Thought Particle should know about the issue. I am running GPIO pins on D0, D1, D2, D3.


#37

So here is a picture of our flexy-hand (Thingiverse http://www.thingiverse.com/thing:242639) The main parts are printed with PLA but the flexible connectors are printed with Ninjaflex (semi-flex).

Note: I connected the smallest two fingers to one servo to make it easier.

It works using a webpage turned into Android App (Phonegap build) and individual motors for each servo. As per above comment, I would really like to see 7 servo’s working with the Photon. I had to do a ton of playing around and eventually settled on D1, D2, RX, TX. I will play around a bit more, but it was really confusing.

Theoretically both these setups for 7 servo’s should work:

D0, D1, A4, A5, WKP, RX, TX

or

D0, D1, D2, D3, WKP, RX, TX

but from my experience it is a bit more confusing. I will have to try all seven and see what the issue is.


#38

My sensor parts just came in from http://www.Robotshop.ca

I Wrote some easy code to use an ultrasonic range finder

Today we got the moisture sensor and muscle sensors working, both were fairly easy.


#39

The best thing about the Particle Client (CLI) is that you can get easy serial println information for testing your code. Most example programs use serial.println(“Something Really Important”); Unfortunately in a school setting the computers tend to be locked down and installing software can range from supper easy (Chrome) to ridiculously difficult since the computer PATH is normally out of reach. You can always wait for a tech to install the software for you (Still waiting for them to install this new browser called Netscape :grinning: ), but then you have little ability to tweak it or update the software.

My solution has always been to flash code that communicates using the D7 LED, but as my abilities get better, I am finding that a serial connection would be better.

One of my students was loading an example arduino code on a Mega and it used an Android App to read the serial output. That made me think how much more useful that would be in the classroom setting. So I made this Thread

And then I thought wouldn’t it be great to be able to control the photon over Wifi and over a connected Android App. So later on in the above thread I got that going at USB Android Serial the github site is at

I need to tidy up that github site and hopefully will not break it. It uses phonegap to convert a normal webpage into an Android AppI uses the online cloud9 to fully set up a development workspace with the Android-SDK.


#40

Flex sensor example at


#41

Grove Seeedstudio 128x64 I2C OLED (Small screen for the Photon) example at


#42

Recently used my new Pulse Sensor from RobotShop.com but I think it originally came from http://pulsesensor.com/

In the Particle.io build IDE I searched for a library with the word “pulse” in it. Found PULSESENSORAMPED_ARDUINO_1DOT4 and clicked “Include in App”. Connected the purple wire to A2 and It worked immediately but I found the sensor very finicky. Only seemed to work well on my neck and only if I held it very still.

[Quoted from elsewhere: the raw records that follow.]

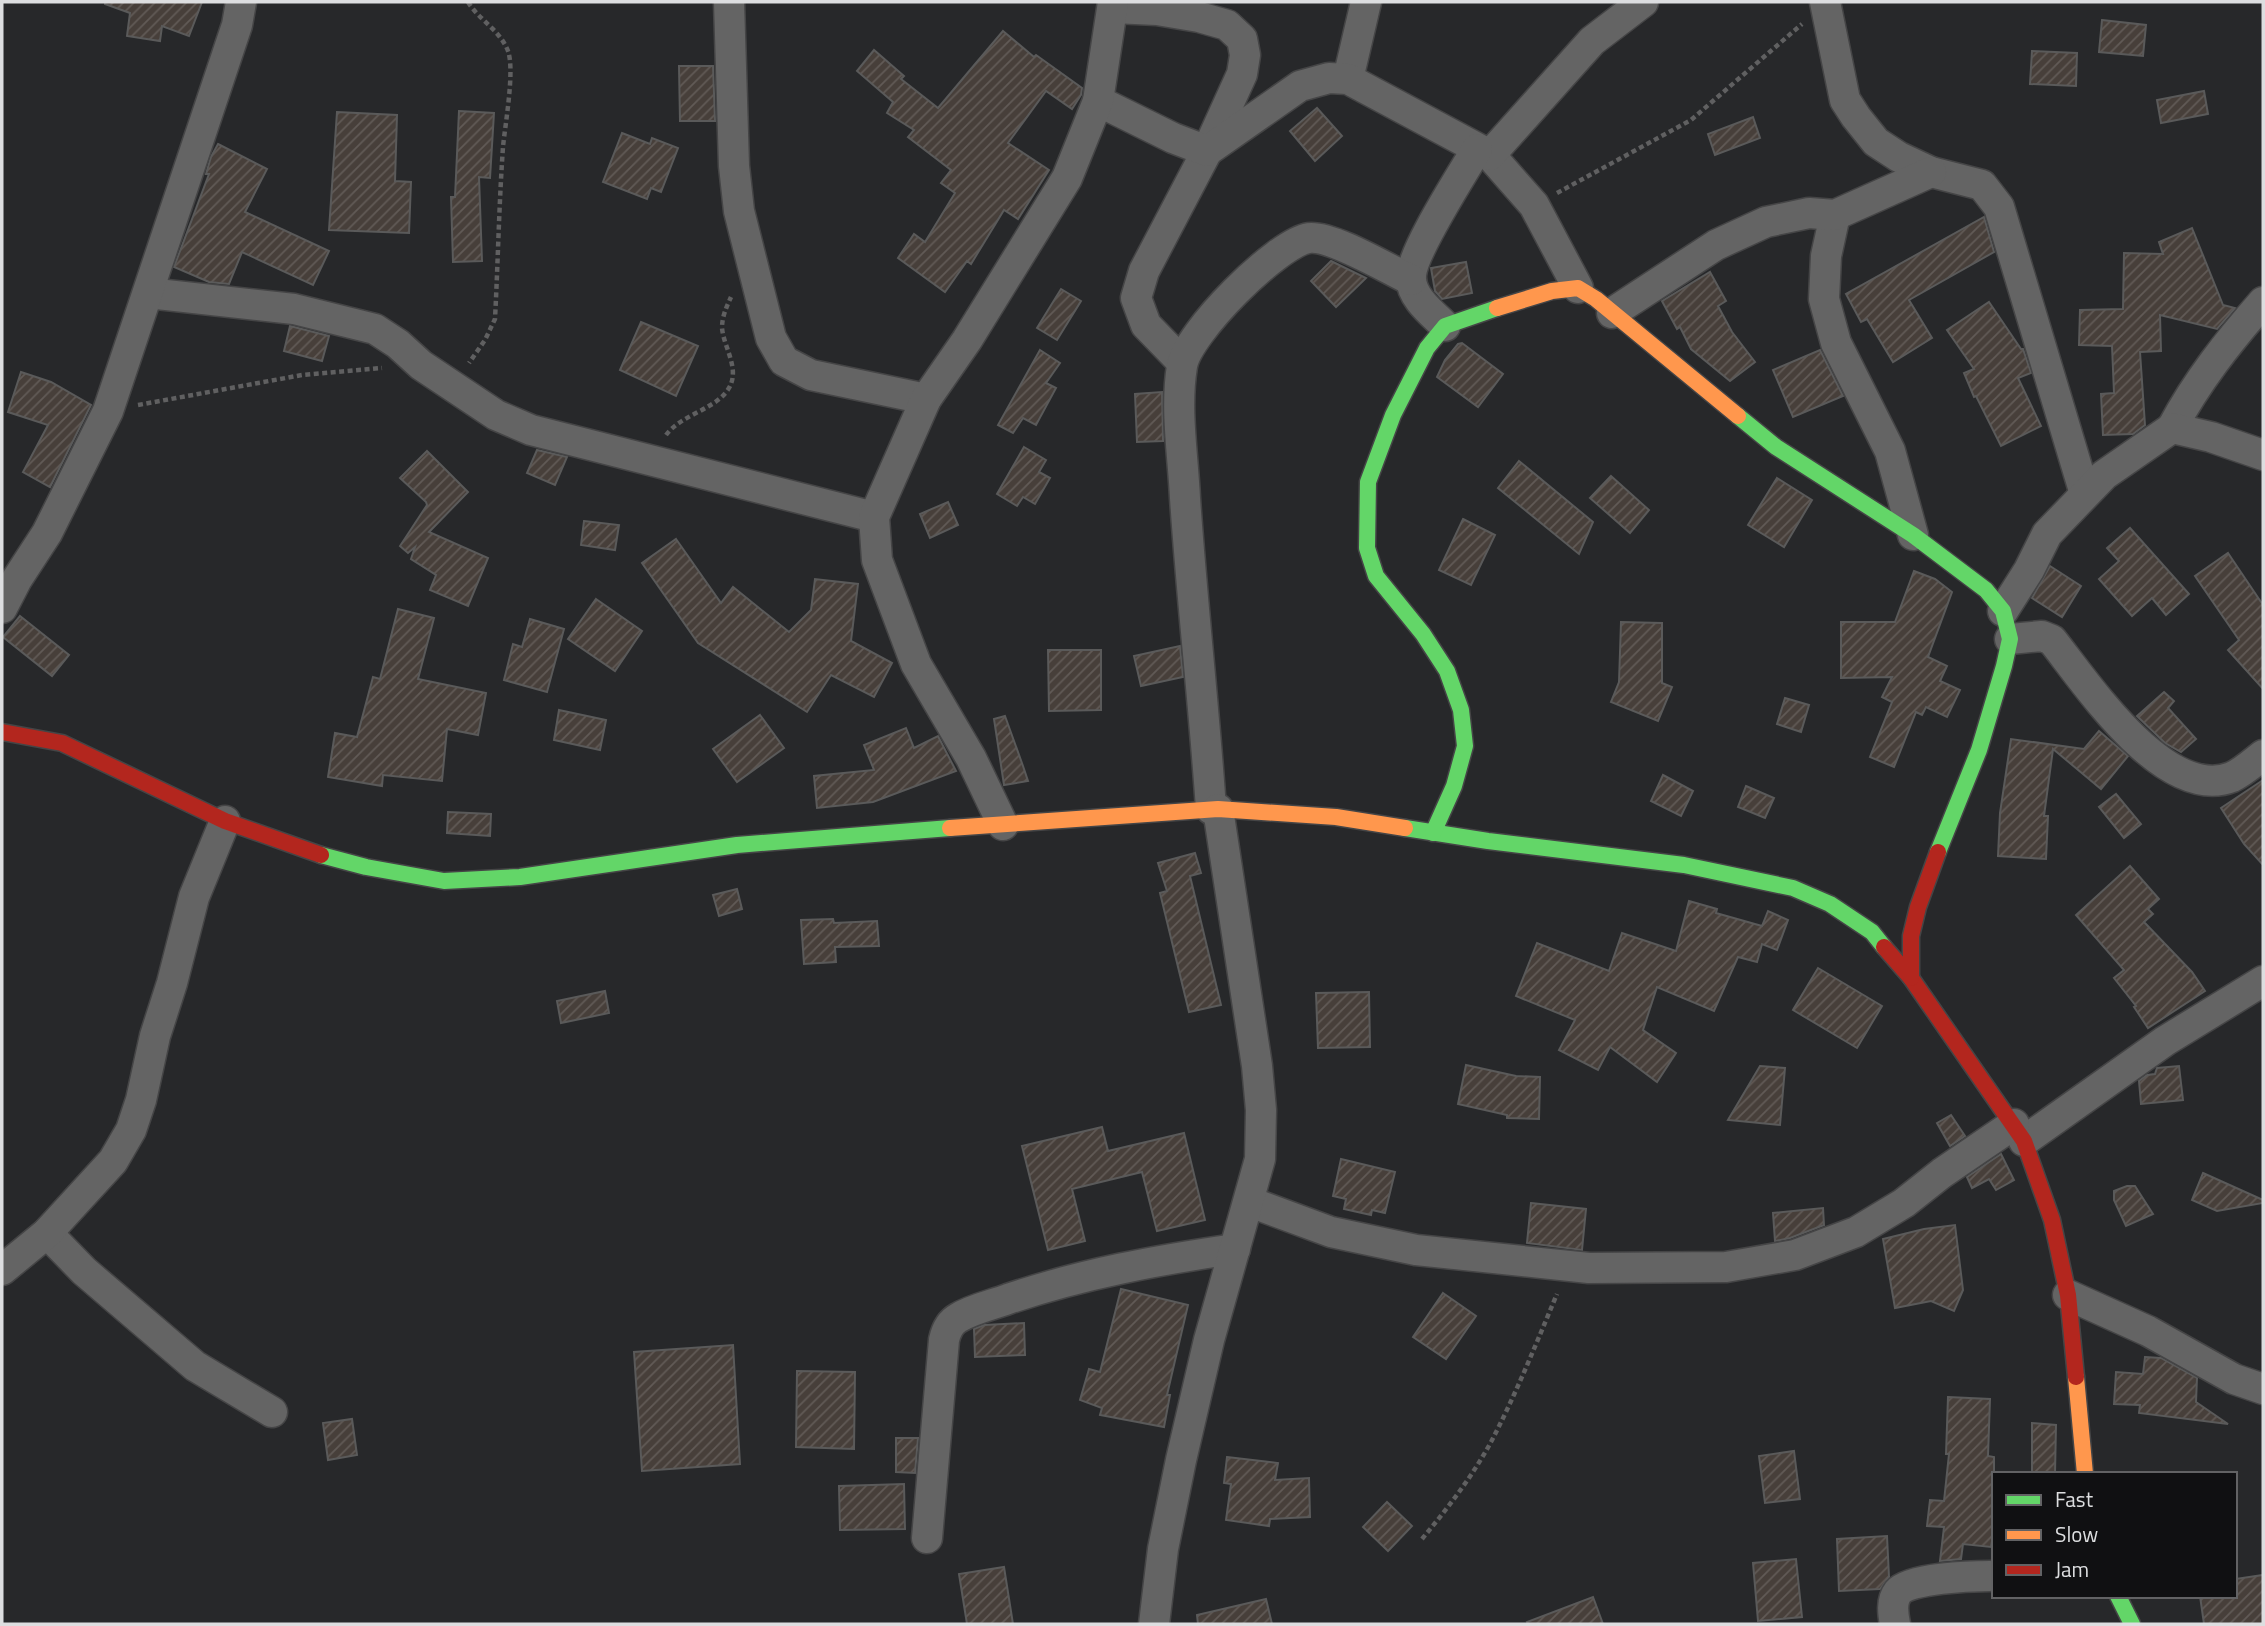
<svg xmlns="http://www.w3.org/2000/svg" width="2265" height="1626" viewBox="0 0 2265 1626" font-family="'Titillium Web',sans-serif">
<defs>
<pattern id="building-hatch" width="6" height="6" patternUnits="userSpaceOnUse" patternTransform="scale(1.75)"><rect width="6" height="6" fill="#473f3a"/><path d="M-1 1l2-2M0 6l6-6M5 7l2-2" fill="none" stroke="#615a56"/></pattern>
</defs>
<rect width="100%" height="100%" fill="#27282a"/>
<g fill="url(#building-hatch)" stroke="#5a5a5a" stroke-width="2">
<path d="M105,2h97l-13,34 -27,-10 -2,15 -33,-5 3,-23 -25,-9z"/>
<path d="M2102,20l44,5 -3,31 -44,-4z"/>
<path d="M1003,31l31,26 2,-2 46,33 -1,7 -9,14 -26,-18 -38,52 41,27 -31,49 -14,-9 -33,54 -4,-3 -22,31 -47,-34 16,-24 11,8 30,-49 -14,-10 10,-13 -43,-33 6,-7 -27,-17 6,-11 -36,-31 17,-21 30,26 -3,3 37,29z"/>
<path d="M2032,51l45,2 -1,33 -46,-2z"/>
<path d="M679,66h34l2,55h-35z"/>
<path d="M2204,91l4,23 -47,9 -4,-23z"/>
<path d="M1317,108l25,28 -27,25 -25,-30z"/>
<path d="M459,111l35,2 -4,65 -11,-1 3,84 -29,1 -2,-65h4z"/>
<path d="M337,112l60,3 -2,66 16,1 -2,51 -80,-3z"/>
<path d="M1753,117l7,21 -45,17 -7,-21z"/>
<path d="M622,133l28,11 2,-6 26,10 -17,44 -10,-4 -4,11 -44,-17z"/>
<path d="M218,144l49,25 -22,43 84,39 -16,34 -71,-33 -13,32 -20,-2 -35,-15 35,-93h-3l5,-17z"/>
<path d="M1984,217l10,35 -85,48 23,38 -39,24 -26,-43 -6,3 -15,-28z"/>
<path d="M2192,228l31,77 12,3 -18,21 -57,-14 1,36 -21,1 5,73 -12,9 -30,1 -2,-41 13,-1 -2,-47 -33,-1 1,-35 43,-1 1,-56 39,1 -4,-12z"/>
<path d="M1331,261l35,17 -30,29 -25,-26z"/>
<path d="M1466,262l6,31 -30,6 -7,-8 -4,-23z"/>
<path d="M1710,272l16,29 -8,5 14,26 23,30 -25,19 -39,-32 -11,-22 -3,2 -15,-28z"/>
<path d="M1061,289l20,12 -24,39 -20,-12z"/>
<path d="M1989,302l32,47h2l8,24 -13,5 23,48 -40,20 -25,-50 -2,1 -10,-24 10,-4 -27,-39z"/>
<path d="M641,322l57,24 -22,50 -56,-26z"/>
<path d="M290,326l39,10 -7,25 -38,-10z"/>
<path d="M1462,343l41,31 -25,33 -41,-30 8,-17 13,-16z"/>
<path d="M1040,350l20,13 -14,20 10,5 -20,37 -13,-7 -10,15 -15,-8z"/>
<path d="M1820,350l23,46 -50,21 -20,-47z"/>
<path d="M21,372l30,10 40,23 -41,82 -27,-15 25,-47 -40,-13z"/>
<path d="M1162,392l1,49 -26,1 -2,-48z"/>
<path d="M1024,447l22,13 -7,12 11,6 -15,26 -12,-7 -6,9 -20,-12z"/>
<path d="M537,450l30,7 -12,28 -28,-12z"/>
<path d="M427,451l41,41 -39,40 59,26 -20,48 -38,-16 6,-15 -25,-16 4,-12 -7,6 -8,-7 27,-41 -1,-3 -26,-24z"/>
<path d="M1519,461l74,61 -14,32 -81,-66z"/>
<path d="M1611,476l38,34 -19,23 -40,-35z"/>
<path d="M1777,478l35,22 -28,47 -36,-22z"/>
<path d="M948,502l10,23 -28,13 -10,-24z"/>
<path d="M1463,519l32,16 -24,50 -32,-15z"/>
<path d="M584,521l35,4 -4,25 -34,-5z"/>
<path d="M2130,528l59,66 -23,21 -14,-17 -20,18 -33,-37 20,-18 -12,-13z"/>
<path d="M676,539l45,64 12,-16 56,45 22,-22 4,-31 43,5 -7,57 41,22 -18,34 -43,-22 -24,37 -109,-69 -56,-80z"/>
<path d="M2228,553l35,52v84l-35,-39 11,-10 -44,-64z"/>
<path d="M2050,566l31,20 -19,31 -30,-19z"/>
<path d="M1914,571l21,8 17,13 -24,65 19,9 -7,15 20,9 -13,27 -21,-10 -4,8 -6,-3 -22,55 -24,-10 22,-55 -10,-5 10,-20 -51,1v-56h54z"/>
<path d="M596,599l46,32 -27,40 -47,-32z"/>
<path d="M398,609l36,9 -16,61 68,14 -8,42 -31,-6 -5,52 -59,-6 -1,11 -54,-9 7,-44 22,4 16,-60 7,2z"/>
<path d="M20,616l49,39 -17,21 -49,-39z"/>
<path d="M530,619l34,10 -17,63 -43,-12 9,-36 9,3z"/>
<path d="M1621,622l41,1v60l10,4 -14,34 -47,-19 8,-20z"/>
<path d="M1180,646l3,31 -42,9 -7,-30z"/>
<path d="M1048,650h53v60l-52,1z"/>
<path d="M2164,692l10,9 -6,7 28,31 -15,13 -16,-9 -28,-27z"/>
<path d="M1785,698l24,7 -8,27 -24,-8z"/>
<path d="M559,710l47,10 -6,30 -46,-10z"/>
<path d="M760,715l24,33 -47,34 -24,-33z"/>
<path d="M1005,716l18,50 5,15 -24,4 -10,-66z"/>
<path d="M906,728l8,20 24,-12 18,35 -83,31 -56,6 -3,-32 60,-6 -10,-25z"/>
<path d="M2099,731l29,25 -27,33 -48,-40 -9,67h4l-2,43 -48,-3 2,-43 11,-74 73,10z"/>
<path d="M1663,775l30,16 -12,25 -30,-15z"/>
<path d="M2263,780v85l-19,-21 -23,-36z"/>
<path d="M1746,786l28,12 -9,20 -27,-11z"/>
<path d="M2116,794l25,30 -17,14 -25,-31z"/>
<path d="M448,812l43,2 -1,22 -43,-3z"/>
<path d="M1195,853l6,20 -11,3 31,129 -32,7 -29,-119 7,-2 -9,-28z"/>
<path d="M2130,866l29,33 -11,10 5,5 -9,8 48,50 13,19 -57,37 -14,-21 2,-1 -22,-28 10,-8 -48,-55z"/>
<path d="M737,889l5,20 -23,7 -6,-21z"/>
<path d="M1689,901l28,8 -1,4 46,13 6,-15 20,9 -11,30 -15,-6 -5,18 -19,-5 -24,54 -57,-24 -14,43 33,23 -19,29 -47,-35 -12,23 -39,-20 16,-30 -59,-24 21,-53 72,28 13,-38 54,18z"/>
<path d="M833,919l1,4 43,-2 2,25 -44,1 1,15 -32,2 -3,-44z"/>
<path d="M1818,968l64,38 -25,42 -64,-38z"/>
<path d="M605,991l4,22 -48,10 -4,-22z"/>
<path d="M1369,992l1,55 -52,1 -2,-55z"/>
<path d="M1466,1065l50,11 24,1 -1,42 -32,-1v-3l-49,-11z"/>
<path d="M1760,1066l25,2 -5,57 -52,-5z"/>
<path d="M2179,1066l4,34 -42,4 -2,-23 8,-6 8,-1 2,-6z"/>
<path d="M1951,1115l14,21 -15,10 -13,-23z"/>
<path d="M1102,1127l6,24 76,-18 21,87 -48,11 -15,-59 -70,17 13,52 -37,9 -26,-104z"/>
<path d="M2001,1154l13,26 -18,10 -7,-11 -17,9 -5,-11z"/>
<path d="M1341,1159l54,13 -10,41 -13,-3 -1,5 -27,-6 2,-10 -13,-3z"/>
<path d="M2203,1173l60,27v3l-46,8 -25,-11z"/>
<path d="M2127,1186h8l18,28 -27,12 -12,-26v-9z"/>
<path d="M1531,1203l55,6 -4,41 -55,-7z"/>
<path d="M1823,1208l1,17 -34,13 -15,3 -2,-28z"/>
<path d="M1955,1225l8,65 -9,21 -23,-10 -36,7 -12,-69 41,-10z"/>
<path d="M1121,1289l67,16 -21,90h3l-6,32 -64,-12 2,-7 -22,-8 9,-31 11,3z"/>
<path d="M1443,1293l33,23 -30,43 -33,-22z"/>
<path d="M1024,1323l1,32 -50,2 -1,-28 10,-4z"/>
<path d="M733,1345l7,119 -98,7 -8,-119z"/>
<path d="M2145,1357l16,1 36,20 -1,24 32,22 -89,-11 1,-8 -26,-1 2,-32 27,2z"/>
<path d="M797,1371l58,1 -1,77 -58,-2z"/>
<path d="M1948,1397l42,2 -2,57 6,1v73l-3,17 -28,-3 -2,15 -21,2 4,-34 -17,-1 3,-26 14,1 5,-47h-3z"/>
<path d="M352,1419l5,36 -29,5 -5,-37z"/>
<path d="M2032,1423l24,2 -1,49h-23z"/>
<path d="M896,1438h22l-3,35 -19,-1z"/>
<path d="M1794,1451l6,48 -35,4 -6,-47z"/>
<path d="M1227,1457l51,6 -3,17 34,-2 1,39 -40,2 -1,7 -43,-6 5,-36 -7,-1z"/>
<path d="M904,1484l1,45 -65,1 -1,-44z"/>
<path d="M1387,1502l25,24 -24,25 -25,-24z"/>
<path d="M1887,1536l2,41 -9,12 -41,2 -2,-52z"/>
<path d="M1796,1559l6,58 -44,4 -5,-58z"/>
<path d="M1004,1567l9,57h-46l-8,-50z"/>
<path d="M2263,1575v49h-59l-4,-28h35v-17z"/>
<path d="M1593,1597l10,27h-75l-1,-2z"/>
<path d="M1266,1599l6,25h-74l-1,-9z"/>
</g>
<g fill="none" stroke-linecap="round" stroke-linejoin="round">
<defs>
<g id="street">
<path d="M729,2l5,164 5,45 32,127 13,23 27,14 115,24"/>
<path d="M1825,2l20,98 11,17 20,25 23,15 32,15 51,13 17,22 86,287"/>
<path d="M1113,8l44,2 42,7 28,8 15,14 3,16 -3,19 -35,77 -63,120 -8,27 10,27 36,37"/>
<path d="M1348,79l18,-77"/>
<path d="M1098,101l75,37 34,13 93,-65 29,-8 19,1 142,76 44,50 44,83"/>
<path d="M1490,155l102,-114 51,-39"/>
<path d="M1835,215l-9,41 -2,43 12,44 54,108 23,84"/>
<path d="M148,293l146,16 81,20 23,15 23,21 75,50 35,15 343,87"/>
<path d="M1612,313l104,-68 50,-23 43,-9 26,2 96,-43"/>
<path d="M1445,326c-13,-13 -33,-28 -34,-47 -2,-23 52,-106 66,-130"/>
<path d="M2172,428c25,-47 56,-86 91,-126"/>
<path d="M2,608l15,-29 30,-46 61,-122 129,-386 4,-23"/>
<path d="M2003,611l26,-41 18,-36 57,-59 68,-47 39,9 52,18"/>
<path d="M2010,639l32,-3 10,4c35,44 113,163 180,137 11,-5 22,-15 31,-22"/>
<path d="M1211,809c-7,-104 -19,-207 -26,-311 -2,-43 -10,-89 -3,-132 5,-33 95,-123 127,-128 22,-3 79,31 102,42"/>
<path d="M1003,825l-32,-67 -55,-94 -39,-104 -3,-43 52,-118 41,-59 100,-162 31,-77 15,-99"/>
<path d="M2024,1141l141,-100 98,-60"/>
<path d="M1250,1202l81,30 85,18 173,18 137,-1 69,-12 61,-23 48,-29 38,-30 72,-49"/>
<path d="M47,1233l37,38 111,95 77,46"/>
<path d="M2,1270l45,-37 66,-72 18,-31 10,-30 14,-64 17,-53 22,-86 31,-76"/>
<path d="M2068,1295l80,36 86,48 29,10"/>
<path d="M927,1538l17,-198c2,-9 5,-17 14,-22 14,-9 34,-13 50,-19 74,-25 149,-39 227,-50"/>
<path d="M1154,1624l9,-75 18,-89 28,-120 51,-181 1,-49 -4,-44 -39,-257"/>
<path d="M1895,1624c-2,-10 -4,-23 3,-32 12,-14 73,-16 92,-16"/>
</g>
<g id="fast">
<path d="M1738,416l38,31 137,88 73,55 17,21 7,28 -6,27 -25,84 -41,102"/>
<path d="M1405,828l83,13 196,24 109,23 37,16 42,28 12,15"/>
<path d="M1433,833l21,-47 11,-40 -4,-36 -14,-39 -24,-37 -47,-58 -9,-28 1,-66 25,-67 34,-67 18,-22 52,-18"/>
<path d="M321,855l45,12 78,14 76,-4 217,-32 213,-17"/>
<path d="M2118,1596l14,28"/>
</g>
<g id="slow">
<path d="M1497,308l55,-17 26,-3 18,11 142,117"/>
<path d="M950,828l268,-19 118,8 69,11"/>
<path d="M2076,1377l9,97"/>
</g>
<g id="jam">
<path d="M2,732l60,11 163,78 96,34"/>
<path d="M1884,947l27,31 113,163 28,79 16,75 8,82"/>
<path d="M1911,978v-42l7,-29 20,-55"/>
</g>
</defs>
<use href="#street" stroke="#454546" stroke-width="33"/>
<use href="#fast" stroke="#454546" stroke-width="19"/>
<use href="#slow" stroke="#454546" stroke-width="19"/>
<use href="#jam" stroke="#454546" stroke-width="19"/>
<g stroke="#606061" stroke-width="4.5" stroke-dasharray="5 3.5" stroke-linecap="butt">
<path d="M468,2c11,18 32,28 40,49 7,20 -3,74 -5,96 -4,57 -5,114 -8,172l-10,21 -16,23"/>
<path d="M1557,193l134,-73 111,-96"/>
<path d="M138,405l164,-30 80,-7"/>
<path d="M666,435c15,-20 47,-25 61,-44 15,-20 -3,-42 -5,-63 0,-11 4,-20 9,-31"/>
<path d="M1422,1539c25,-30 50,-62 69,-97 25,-48 45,-98 66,-148"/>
</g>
<use href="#street" stroke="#646464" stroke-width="30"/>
<use href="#fast" stroke="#63d668" stroke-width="16"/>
<use href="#slow" stroke="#ff974d" stroke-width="16"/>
<use href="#jam" stroke="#b3261e" stroke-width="16"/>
</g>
<rect width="2265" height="1626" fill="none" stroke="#dddee0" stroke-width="7"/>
<rect x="1992" y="1472" width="245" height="126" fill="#101012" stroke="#626264" stroke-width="2"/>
<rect x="2006" y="1495" width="35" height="10" fill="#63d668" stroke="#626264" stroke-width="2"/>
<text x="2055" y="1507" font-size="21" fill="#dddee0">Fast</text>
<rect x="2006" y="1530" width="35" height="10" fill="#ff974d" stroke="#626264" stroke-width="2"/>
<text x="2055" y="1542" font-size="21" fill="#dddee0">Slow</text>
<rect x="2006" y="1565" width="35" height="10" fill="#b3261e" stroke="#626264" stroke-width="2"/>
<text x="2055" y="1577" font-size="21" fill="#dddee0">Jam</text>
</svg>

Probably will not be using it, unless a student wants to work on improving it’s reliability.

Not really sure why it uses an interrupt timer. The analogRead values seem to hover around 2020-2050, seems to me like an easier and just as unreliable way could be used to identify the pulse rate. Even though I will not be using it, thanks to @peekay123 for making it available for the Photon. (And also for making it so easy to get running by using the libraries :grinning: )


#43

I have a whole bunch of serial boards that I will need to connect with the Photon so I will need to learn how to port Arudino include files. Here is a set of postings that talks about these issues.

The github template is at https://github.com/hpssjellis/arduino-includes-to-photon-template

but I strongly suggest working in the particle.io build IDE first (manually importing Arduino .h and .cpp include files with .ino or .cpp examples ) since using Github and publishing your library has a few quirks that are irritating for beginners.